Quote:
Originally Posted by
WilliamG 
Quick question: What do you guys do about the color uniformity on your PT-AE8000U? I'm being driven a bit mad by the greenish tone to the middle of image, and I can't see to get rid of it. I notice it on sky-scenes, on anything "grey" on screen etc, and it bugs me to no end. I'm getting kind of sick of it, but have no idea how to remove the green from the image... *sigh*
Any help appreciated....
I think that the degree of color uniformity is determined by A) convergence and B) grayscale calibration. On this projector, I suspect that it's the optics (prisms, lenses, filters, etc.) that are the limiting factor in perfecting convergence. I've taken some convergence photos of my PT-AE8000U to illustrate why I think this.
The first picture shows nearly perfect vertical convergence. The entire screen looks like this top-to-bottom and left-to-right:
Vertical Convergence
Horizontal convergence is a different story. The following three images show the horizontal convergence starting on the right side, moving to the middle-left side, and then to the left side.
In the first picture of the right side, notice how the blue pixels start off with 1-pixel misconvergence toward the left of red and green:
Horizontal Convergence, Right Side
In the second picture of the middle-left side, the blue becomes perfectly converged with red and green.
Horizontal Convergence, Middle-Left Side
In the third picture, the blue shifts to a 1-pixel misconvergence toward the
right of red and green.
Horizontal Convergence, Left Side

So moving across the screen, blue tends to stray inside of red and green. It's a smooth and gradual 2-pixel shift in blue from right to left.
In my thinking, this is caused by the optics imparting differing degrees of light bending depending on the color passing through them. I think this primarily affects horizontal convergence because I believe the three colors of light are split horizontally by prisms in the projector, sent through the three LCD panels, and then re-combined through prisms on their way out the main lens. The light is not subjected to different paths in the vertical direction however.

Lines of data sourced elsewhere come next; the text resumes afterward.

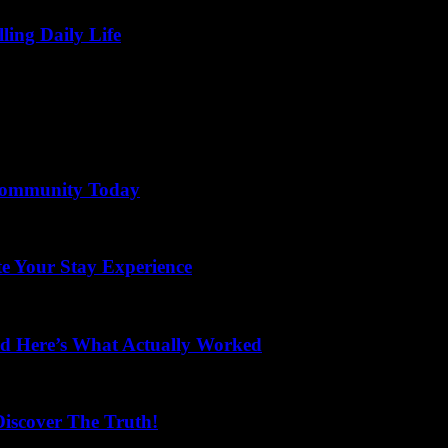
lling Daily Life
 Community Today
te Your Stay Experience
and Here’s What Actually Worked
scover The Truth!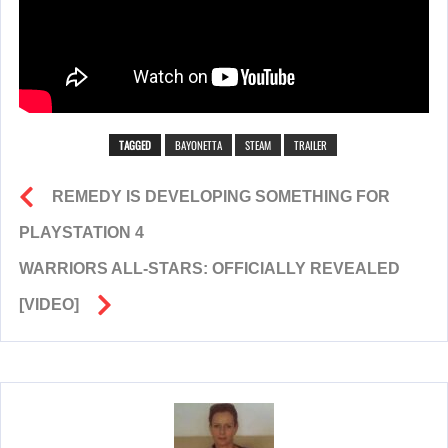
TAGGED
BAYONETTA
STEAM
TRAILER
REMEDY IS DEVELOPING SOMETHING FOR
PLAYSTATION 4
WARRIORS ALL-STARS: OFFICIALLY REVEALED
[VIDEO]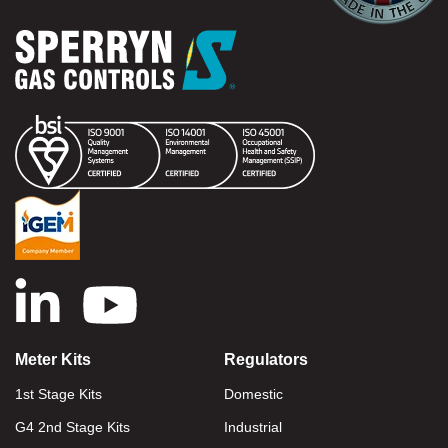
Meter Kits
Regulators
1st Stage Kits
Domestic
G4 2nd Stage Kits
Industrial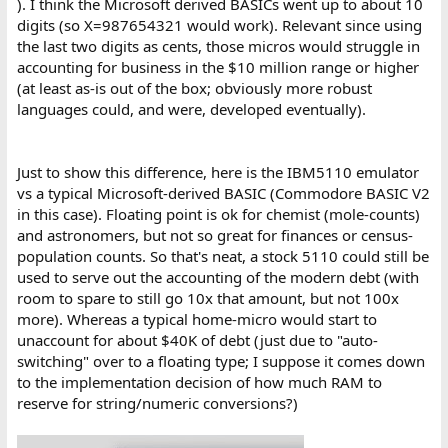
). I think the Microsoft derived BASICs went up to about 10
digits (so X=987654321 would work). Relevant since using
the last two digits as cents, those micros would struggle in
accounting for business in the $10 million range or higher
(at least as-is out of the box; obviously more robust
languages could, and were, developed eventually).
Just to show this difference, here is the IBM5110 emulator
vs a typical Microsoft-derived BASIC (Commodore BASIC V2
in this case). Floating point is ok for chemist (mole-counts)
and astronomers, but not so great for finances or census-
population counts. So that's neat, a stock 5110 could still be
used to serve out the accounting of the modern debt (with
room to spare to still go 10x that amount, but not 100x
more). Whereas a typical home-micro would start to
unaccount for about $40K of debt (just due to "auto-
switching" over to a floating type; I suppose it comes down
to the implementation decision of how much RAM to
reserve for string/numeric conversions?)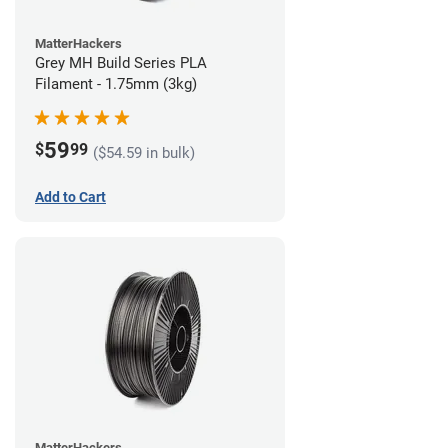
MatterHackers
Grey MH Build Series PLA
Filament - 1.75mm (3kg)
59
$
99
($54.59 in bulk)
Add to Cart
MatterHackers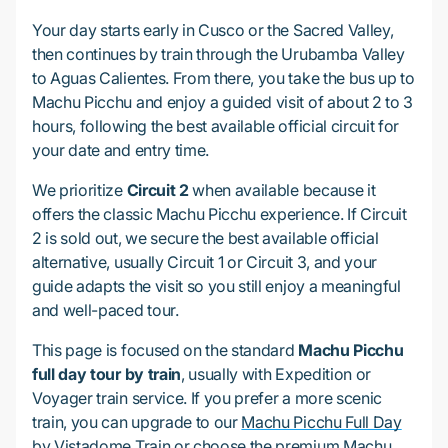
Your day starts early in Cusco or the Sacred Valley,
then continues by train through the Urubamba Valley
to Aguas Calientes. From there, you take the bus up to
Machu Picchu and enjoy a guided visit of about 2 to 3
hours, following the best available official circuit for
your date and entry time.
We prioritize
Circuit 2
when available because it
offers the classic Machu Picchu experience. If Circuit
2 is sold out, we secure the best available official
alternative, usually Circuit 1 or Circuit 3, and your
guide adapts the visit so you still enjoy a meaningful
and well-paced tour.
This page is focused on the standard
Machu Picchu
full day tour by train
, usually with Expedition or
Voyager train service. If you prefer a more scenic
train, you can upgrade to our
Machu Picchu Full Day
by Vistadome Train
or choose the premium
Machu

To improve the color uniformity without doing anything to the convergence, I did a DIY grayscale calibration using an X-Rite Display color sensor and the free ColorHCFR hobbyist calibration software. Once you have tailored a proper individual gamma correction curve on all three colors, red-green-blue will come up out of black heading toward white with almost perfectly equal luminosity as the picture brightens. Without proper gamma correction, at various picture brightness levels there will be incorrect mixtures of the three colors, which will tend to worsen the color uniformity issues that result from the previously mentioned color-dependent differences in how light passes through the optics.
Calibration went a long way toward improving the color uniformity on my projector. It will never be perfect but it is at the point now where it is not really noticeable on actual program material like clouds or white buildings.